Given the text overlay, it's pretty clear that whoever began the #jimmyfallonisoverparty was not necessarily seeking justice for the black community, but was instead trying to imply hypocrisy in the cancellation of Megan Kelly, given that Fallon (who has been outspoken about the flaws of the Trump administration and political pundits like Kelly) is still on the air. One even has to wonder if, given that it's obvious that the #jimmyfallonisoverparty trend was begun by a conservative individual or group, if the trend was meant to be a distraction from the widespread racist police violence that has been emphasized in recent weeks by incidents like the death of George Floyd, a black man who was murdered in Minneapolis by a white police officer on Monday. It seems oddly coincidental that the clip of Fallon should flood the Internet with controversy the day after Floyd's murder, unfortunately serving to help steer conversation away from Floyd's unjust death.
Indeed, under the unquestionably racist Donald Trump administration, more and more black people are being harassed, attacked, and murdered at the hands of racist white civilians and police officers. But Trump and his supporters don't want you to focus on that–so much so that it doesn't feel impossible that the Fallon skit was intentionally weaponized as a distraction.

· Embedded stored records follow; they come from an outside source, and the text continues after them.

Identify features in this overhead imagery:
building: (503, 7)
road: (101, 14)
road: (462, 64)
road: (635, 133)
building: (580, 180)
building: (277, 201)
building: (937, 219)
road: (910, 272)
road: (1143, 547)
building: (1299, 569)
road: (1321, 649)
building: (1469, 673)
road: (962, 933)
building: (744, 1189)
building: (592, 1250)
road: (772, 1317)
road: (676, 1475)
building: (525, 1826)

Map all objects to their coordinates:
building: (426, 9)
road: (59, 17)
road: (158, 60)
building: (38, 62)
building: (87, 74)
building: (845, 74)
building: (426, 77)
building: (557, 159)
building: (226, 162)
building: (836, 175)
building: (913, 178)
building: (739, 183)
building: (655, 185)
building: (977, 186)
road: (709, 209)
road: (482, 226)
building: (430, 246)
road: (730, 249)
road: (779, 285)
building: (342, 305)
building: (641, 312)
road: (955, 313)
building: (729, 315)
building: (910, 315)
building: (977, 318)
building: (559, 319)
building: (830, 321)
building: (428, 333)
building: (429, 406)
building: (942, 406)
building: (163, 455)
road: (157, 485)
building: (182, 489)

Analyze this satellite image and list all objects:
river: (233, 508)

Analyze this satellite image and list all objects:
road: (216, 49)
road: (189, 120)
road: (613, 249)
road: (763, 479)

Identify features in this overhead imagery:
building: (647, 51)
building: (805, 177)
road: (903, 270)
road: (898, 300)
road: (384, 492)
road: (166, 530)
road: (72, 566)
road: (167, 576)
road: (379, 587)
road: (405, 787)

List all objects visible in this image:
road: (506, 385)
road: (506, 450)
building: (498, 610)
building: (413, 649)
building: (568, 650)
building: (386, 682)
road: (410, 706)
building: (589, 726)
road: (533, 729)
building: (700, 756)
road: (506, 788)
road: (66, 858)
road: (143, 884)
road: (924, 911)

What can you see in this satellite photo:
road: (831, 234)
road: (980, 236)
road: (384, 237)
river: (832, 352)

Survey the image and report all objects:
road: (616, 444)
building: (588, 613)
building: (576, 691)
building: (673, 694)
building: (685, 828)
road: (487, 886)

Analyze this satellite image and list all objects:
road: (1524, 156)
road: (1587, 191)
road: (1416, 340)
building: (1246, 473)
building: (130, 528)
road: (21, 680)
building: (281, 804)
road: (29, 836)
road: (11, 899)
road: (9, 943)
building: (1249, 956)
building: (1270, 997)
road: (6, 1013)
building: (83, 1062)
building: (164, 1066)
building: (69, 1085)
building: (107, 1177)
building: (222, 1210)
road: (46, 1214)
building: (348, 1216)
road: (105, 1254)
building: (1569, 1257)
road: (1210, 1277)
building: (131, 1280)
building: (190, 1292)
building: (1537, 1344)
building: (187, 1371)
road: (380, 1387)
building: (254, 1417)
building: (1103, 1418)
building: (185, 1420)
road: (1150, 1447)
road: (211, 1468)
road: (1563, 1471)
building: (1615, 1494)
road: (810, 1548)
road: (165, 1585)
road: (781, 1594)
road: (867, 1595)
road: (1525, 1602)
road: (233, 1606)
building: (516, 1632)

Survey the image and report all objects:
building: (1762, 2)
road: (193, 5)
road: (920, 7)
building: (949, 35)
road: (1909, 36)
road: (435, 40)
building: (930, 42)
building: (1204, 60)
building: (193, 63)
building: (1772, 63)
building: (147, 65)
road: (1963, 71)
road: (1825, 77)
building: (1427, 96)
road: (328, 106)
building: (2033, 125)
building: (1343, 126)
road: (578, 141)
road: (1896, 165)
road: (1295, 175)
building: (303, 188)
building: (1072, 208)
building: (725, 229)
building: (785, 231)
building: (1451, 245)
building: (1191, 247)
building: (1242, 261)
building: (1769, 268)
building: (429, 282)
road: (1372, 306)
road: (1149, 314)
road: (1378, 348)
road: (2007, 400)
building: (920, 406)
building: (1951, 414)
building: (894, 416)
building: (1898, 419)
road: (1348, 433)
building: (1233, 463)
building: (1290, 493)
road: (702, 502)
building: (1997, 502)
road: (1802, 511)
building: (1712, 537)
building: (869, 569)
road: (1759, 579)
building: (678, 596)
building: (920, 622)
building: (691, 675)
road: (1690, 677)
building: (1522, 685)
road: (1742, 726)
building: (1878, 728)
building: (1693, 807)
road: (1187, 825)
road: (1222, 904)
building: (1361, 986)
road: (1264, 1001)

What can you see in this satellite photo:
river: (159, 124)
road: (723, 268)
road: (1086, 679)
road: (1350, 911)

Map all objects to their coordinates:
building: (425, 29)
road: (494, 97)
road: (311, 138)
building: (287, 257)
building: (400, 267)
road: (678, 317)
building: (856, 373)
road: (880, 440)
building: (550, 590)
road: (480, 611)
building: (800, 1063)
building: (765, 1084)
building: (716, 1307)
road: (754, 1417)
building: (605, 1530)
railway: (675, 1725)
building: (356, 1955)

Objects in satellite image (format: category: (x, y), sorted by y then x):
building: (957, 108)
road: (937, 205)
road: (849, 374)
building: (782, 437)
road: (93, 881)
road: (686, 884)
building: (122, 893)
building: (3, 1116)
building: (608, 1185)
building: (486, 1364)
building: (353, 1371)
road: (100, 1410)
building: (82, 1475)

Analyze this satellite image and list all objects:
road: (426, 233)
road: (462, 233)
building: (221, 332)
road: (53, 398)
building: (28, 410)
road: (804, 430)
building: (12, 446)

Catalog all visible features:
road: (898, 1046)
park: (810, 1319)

In the last few weeks alone we learned that Ahmaud Arbery was murdered senselessly by a white man while simply out for a jog, and we all witnessed the harassment of Christian Cooper, a black man who was threatened by a white woman in Central Park who didn't want to put her dog on a leash. It's clear that racism in America cannot be reduced to insensitive skits from 20 years ago but is instead a current and deadly problem. What Jimmy Fallon did in 2000 was racist, yes; but don't let that distract you from the deadly consequences of racism in 2020, don't let celebrity apologies make you take your eyes of our lawmakers, who aren't doing enough to protect people of color in this country. Don't let the latest "#_____isoverparty" trend distract you from the deadly consequences of racism in our laws, culture, and criminal justice system.